April 23

Plan:

• Questions
• Leibniz - hints, then proof of the fundamental theorem of calculus

Student Questions:

None

Discussion:
The discussion page can be found here, for observations and remarks.

Today in Class:

• triangular numbers- number of units that can form a triangle (1, 3, 6, 10, 15, …)
• $\frac{n(n+1)}{2}$ represents this series
• The series $1 + \frac{1}{3} + \frac{1}{6} + \frac{1}{10} +...$ converges. We can prove this by comparison to the series $\frac{1}{n^2}$ which Euler discovered converges to $\frac{\pi^2}{6}$
• The series can be written as $\sum_{n=1}^\infty {\frac{2}{n(n+1)}} = (\frac{2}{1} - \frac{2}{2}) + (\frac{2}{2} - \frac{2}{3}) + (\frac{2}{3} - \frac{2}{4}) + (\frac{2}{4} - \frac{2}{5}) +...$
• The second fraction of each term in the series cancels with the first fraction of the next which means the sum of the series is $2 + \frac{2}{n}$ where n is approaching $\infty$. This series converges to 2.
• For any series $(a_1, a_2, a_3....a_n)$, if we are given the sum we can find a function that represents the series such that:
• $a_i = f(i+1) - f(i)$
• We used the series $1+3+5+7+9+11 +... (2n+1)$ as an example.
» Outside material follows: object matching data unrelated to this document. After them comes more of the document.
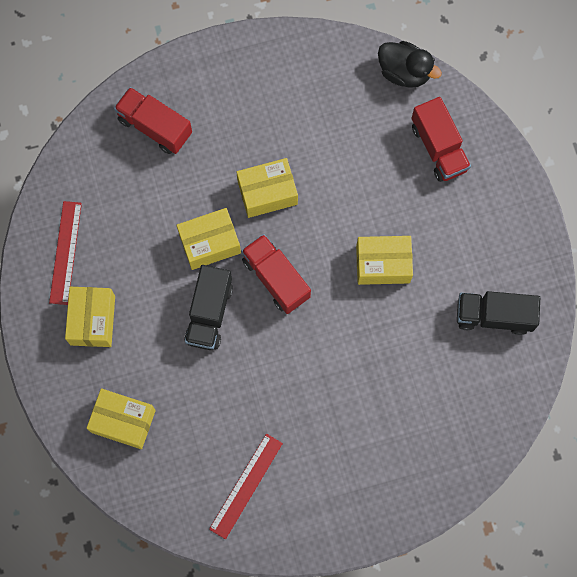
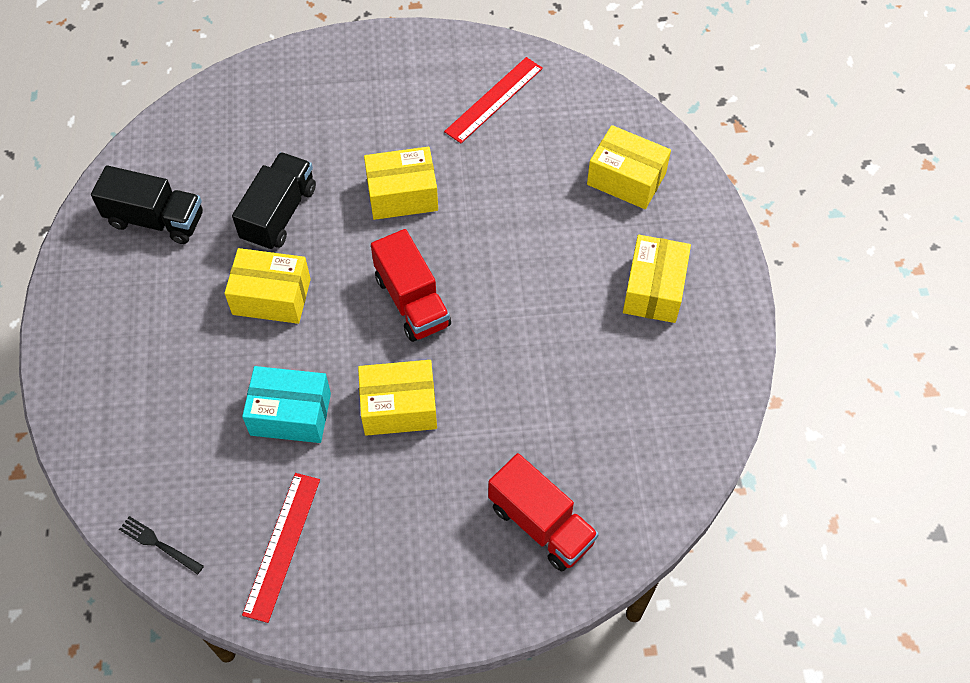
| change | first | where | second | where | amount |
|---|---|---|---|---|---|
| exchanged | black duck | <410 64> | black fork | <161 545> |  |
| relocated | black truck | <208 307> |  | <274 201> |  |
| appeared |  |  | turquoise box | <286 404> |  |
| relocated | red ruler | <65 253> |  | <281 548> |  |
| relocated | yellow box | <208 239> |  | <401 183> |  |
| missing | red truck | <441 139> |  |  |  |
Here we are looking for $f$ such that $f(i+1) - f(i) = 2i+1$. The function that meets this requirement is $f(x) = x^2$.
• Another example is the series $1 + 2 + 3 + 4 +... n$. Here we are looking for $f$ such that $f(i+1) - f(i) = i$.
• This discussion led us to Leibniz's proof of the Fundamental Theorem of Calculus which is in the text on page 133-134.